● Records provided

--------------------

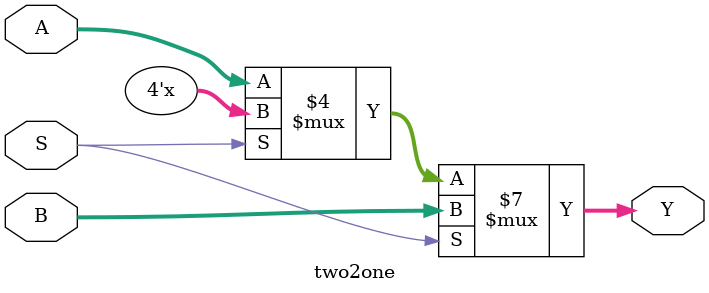
<source format=v>
module two2one #(parameter N=4) 
  ( 
   input [N-1:0] A, B,   //declare data inputs 
   input S,   //declare select input 
   output reg [N-1:0] Y  //declare output 
  ); 
	always @ (S)
		if (S == 1'b1) Y <= B; 
		else if (S == 1'b0) Y <= A;
		
	endmodule 
 
</source>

--------------------

● Your instructions
If a record contains a picture, omit the picture and repeat everything else exactly.

● Expected answer
<source format=v>
module two2one #(parameter N=4) 
  ( 
   input [N-1:0] A, B,   //declare data inputs 
   input S,   //declare select input 
   output reg [N-1:0] Y  //declare output 
  ); 
	always @ (S)
		if (S == 1'b1) Y <= B; 
		else if (S == 1'b0) Y <= A;
		
	endmodule 
 
</source>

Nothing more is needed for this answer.